== Exercise brief ==
From the line with "nose: (763, 452)" to the end of the data below, restate each line word for word, both ends included, without the pictures.

● ● ●

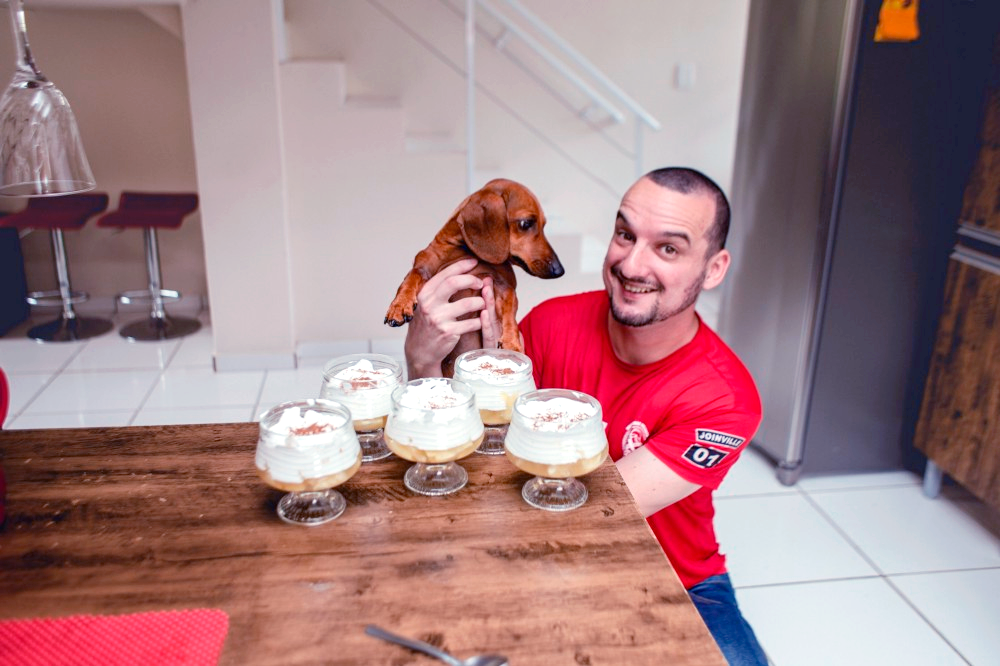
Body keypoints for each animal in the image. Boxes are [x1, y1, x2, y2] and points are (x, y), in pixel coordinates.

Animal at [386, 178, 568, 374]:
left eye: (543, 225)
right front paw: (399, 306)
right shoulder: (424, 266)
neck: (466, 251)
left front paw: (512, 342)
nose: (559, 270)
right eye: (526, 223)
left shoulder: (502, 285)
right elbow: (411, 278)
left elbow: (510, 302)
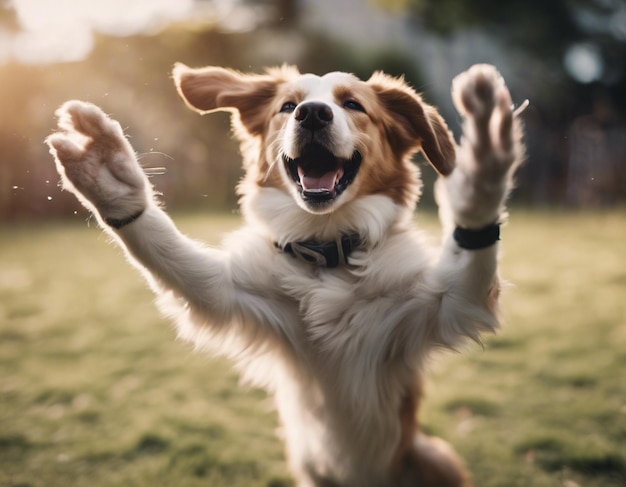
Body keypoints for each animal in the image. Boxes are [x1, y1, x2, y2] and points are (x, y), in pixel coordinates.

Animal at [48, 63, 524, 486]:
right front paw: (112, 177)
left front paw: (483, 169)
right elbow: (172, 255)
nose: (312, 113)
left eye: (353, 104)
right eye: (287, 106)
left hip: (432, 455)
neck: (327, 258)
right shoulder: (232, 296)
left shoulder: (441, 307)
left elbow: (467, 263)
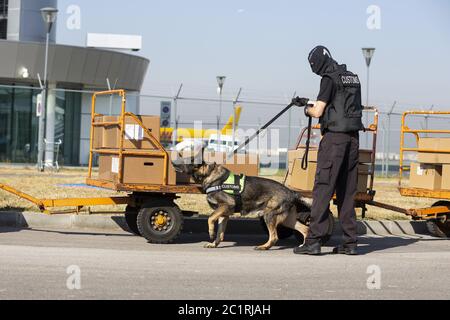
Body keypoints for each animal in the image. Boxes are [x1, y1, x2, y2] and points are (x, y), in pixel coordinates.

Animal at [171, 150, 312, 250]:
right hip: (286, 219)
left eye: (184, 160)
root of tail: (292, 192)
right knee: (305, 229)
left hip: (269, 215)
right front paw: (214, 244)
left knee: (274, 237)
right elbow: (220, 233)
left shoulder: (225, 206)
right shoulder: (224, 214)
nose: (172, 162)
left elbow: (210, 218)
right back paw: (303, 246)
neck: (209, 174)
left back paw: (263, 247)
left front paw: (210, 233)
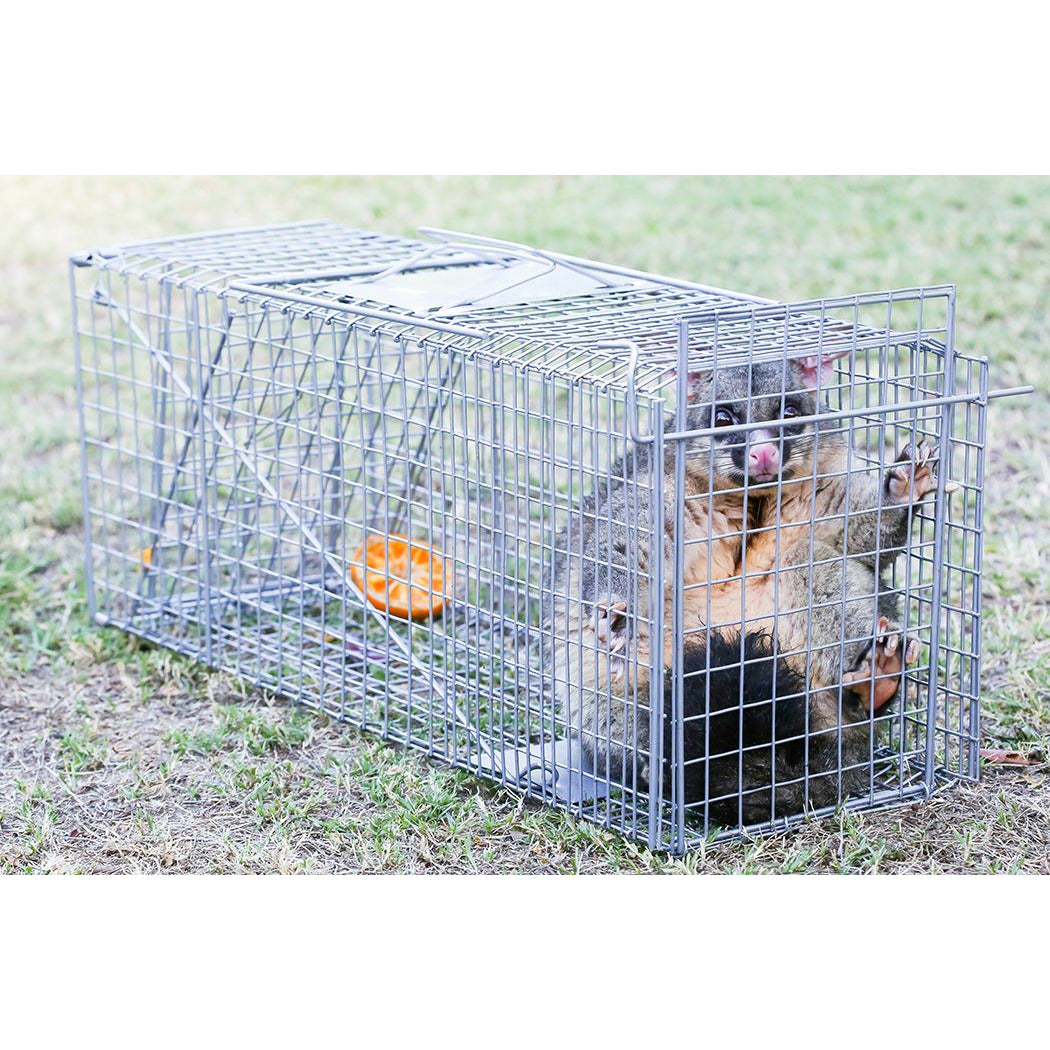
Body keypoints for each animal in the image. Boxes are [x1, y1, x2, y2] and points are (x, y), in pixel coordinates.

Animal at [546, 350, 946, 825]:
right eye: (723, 417)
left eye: (790, 412)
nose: (763, 452)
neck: (752, 496)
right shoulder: (663, 485)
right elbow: (624, 535)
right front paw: (615, 611)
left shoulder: (826, 484)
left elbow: (861, 539)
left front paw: (903, 487)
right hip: (617, 687)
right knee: (621, 699)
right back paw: (657, 765)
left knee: (814, 564)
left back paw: (872, 681)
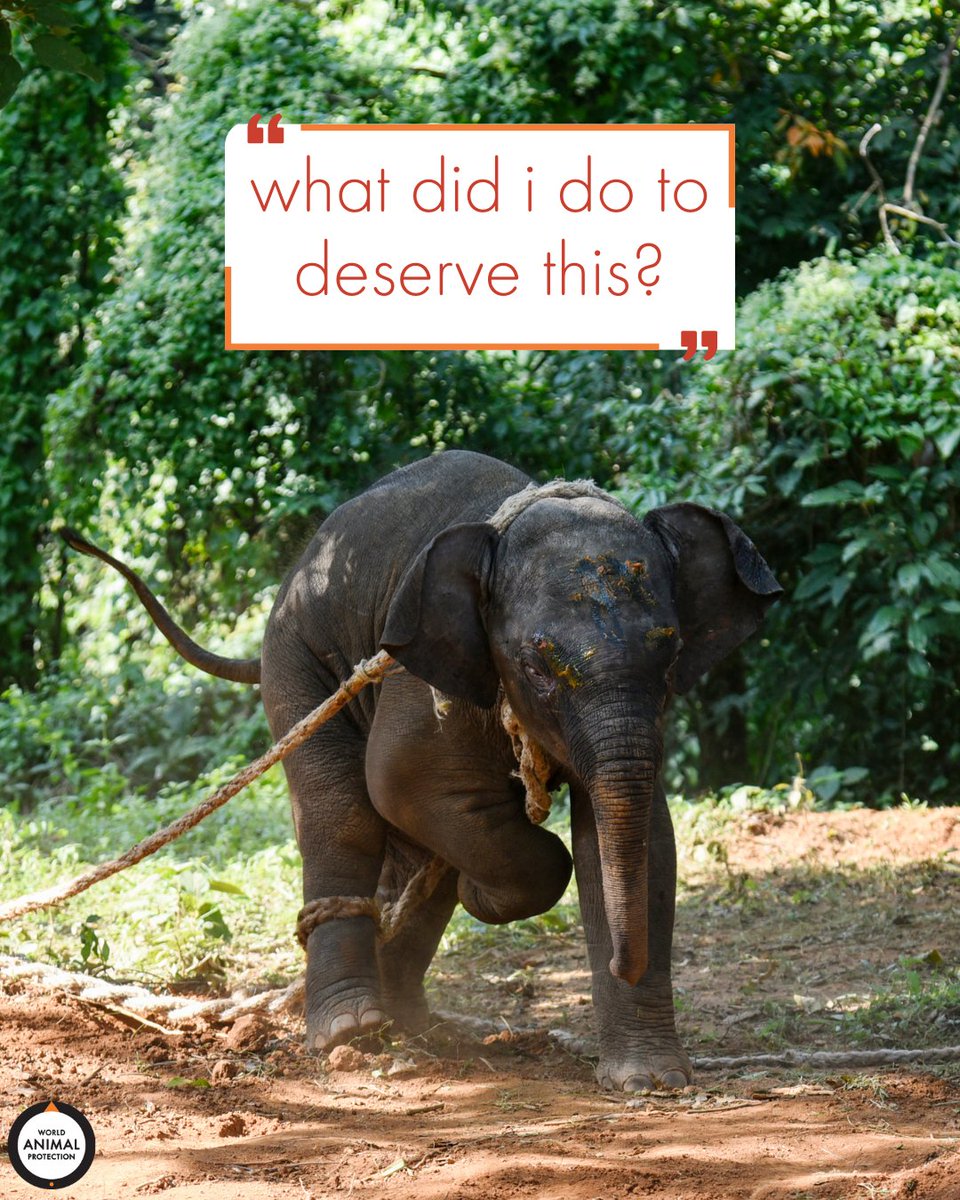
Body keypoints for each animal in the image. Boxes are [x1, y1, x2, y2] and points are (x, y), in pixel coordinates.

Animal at [66, 449, 781, 1091]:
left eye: (673, 655)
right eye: (538, 664)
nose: (621, 965)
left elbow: (645, 841)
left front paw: (652, 1082)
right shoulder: (419, 672)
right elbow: (398, 781)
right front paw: (487, 889)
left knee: (405, 846)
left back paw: (407, 1021)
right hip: (297, 659)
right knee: (341, 812)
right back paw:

● ● ●

== Response area ==
nose: (763, 452)
neck: (752, 496)
right shoulder: (663, 485)
right elbow: (624, 535)
right front paw: (615, 611)
left shoulder: (826, 484)
left elbow: (861, 539)
left front paw: (903, 487)
right hip: (617, 687)
right knee: (621, 699)
right back paw: (657, 765)
left knee: (814, 564)
left back paw: (872, 681)
Body keypoints for each animal in the image. Boxes are [x1, y1, x2, y2] and points are (x, y), in pixel coordinates.

Animal at [66, 449, 781, 1091]:
left eye: (673, 655)
right eye: (538, 664)
nose: (621, 965)
left elbow: (645, 841)
left front paw: (652, 1082)
right shoulder: (419, 672)
right elbow: (398, 781)
right front paw: (487, 889)
left knee: (405, 846)
left back paw: (407, 1021)
right hip: (297, 659)
right knee: (341, 812)
right back paw:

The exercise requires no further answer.